[[ Text passage open ]]
Probate of will. Floyd Superior Court. Before Judge Frazier.
Appellee petitioned the probate court, seeking appointment as administrator of his deceased wife's estate. Appellant, who is the mother of the deceased, filed an objection to the appointment. The probate court appointed appellee to be administrator of the estate, and appellant appealed that ruling to the superior court. When the case was called for trial in the superior court, appellee failed to appear, and appellant obtained a default judgment. Thereafter, appellee moved to have the default judgment set aside. That motion was granted. A trial on the merits resulted in a judgment in favor of appellee, and appellant appeals.
1. Appellant asserts that the granting of appellee's motion to set aside the default judgment was erroneous because the requirements of OCGA 9-11-60 (d) were not met. That provision permits a judgment to be set aside where a nonamendable defect appears on the face of the record or pleadings, or where there is a jurisdictional defect. The alleged defect in the instant case was appellee's lack of notice as to the trial date. However, the case appeared on a published trial calendar.
[[ Text passage closed ]]
Your assignment:
Write the next part of the court opinion above on the probate appeal, picking up after its last sentence.
[[ Material provided open ]]
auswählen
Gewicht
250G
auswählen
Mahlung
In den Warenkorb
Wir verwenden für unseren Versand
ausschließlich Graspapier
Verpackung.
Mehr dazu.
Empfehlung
[[ Material provided closed ]]
Output for this task:
"[N]otice of trial by publication of the court calendar is adequate notice pursuant to [OCGA 9-11-40 (c)]; however, . . . where a complaint is dismissed for failure to prosecute, the trial court has discretionary authority to set aside the judgment. Spyropoulos v. John Linard Estate, 243 Ga. 518 [(255 SE2d 40)] (1979)." First Nat. Bank of Chattooga County v. Gorlin, 243 Ga. 707, 708 (256 SE2d 450) (1979). This rule applies when a default judgment has been entered because one of the parties failed to appear for trial. Marshall v. York, 165 Ga. App. 795 (302 SE2d 711) (1983).
2. The default judgment obtained by appellant expressly denied appellee the right to administer his late wife's estate or to inherit therefrom. When that judgment was set aside, the court's order specified that the issue of administration was reopened for further consideration. However, that portion of the judgment relating to the issue of inheritance was set aside altogether, on the ground that the superior court had no authority to consider that issue under the circumstances of the case. Appellant enumerates as error the trial court's preclusion from consideration of the inheritance issue.
An appeal to the superior court from the probate court is a de novo investigation. OCGA 5-3-29. However, the trial in the superior court is not a trial without limitation, but is rather "a new trial in which only the matter presented to the court below can be relitigated." Mathews v. Mathews, 136 Ga. App. 833, 837 (222 SE2d 609) (1975). In the instant case, the only issue addressed by the probate court was the appointment of an administrator. Accordingly, the superior court, as an appellate body, was limited to a consideration of that issue alone. The trial court correctly set aside that portion of the default judgment which purported to adjudicate appellee's inheritance rights.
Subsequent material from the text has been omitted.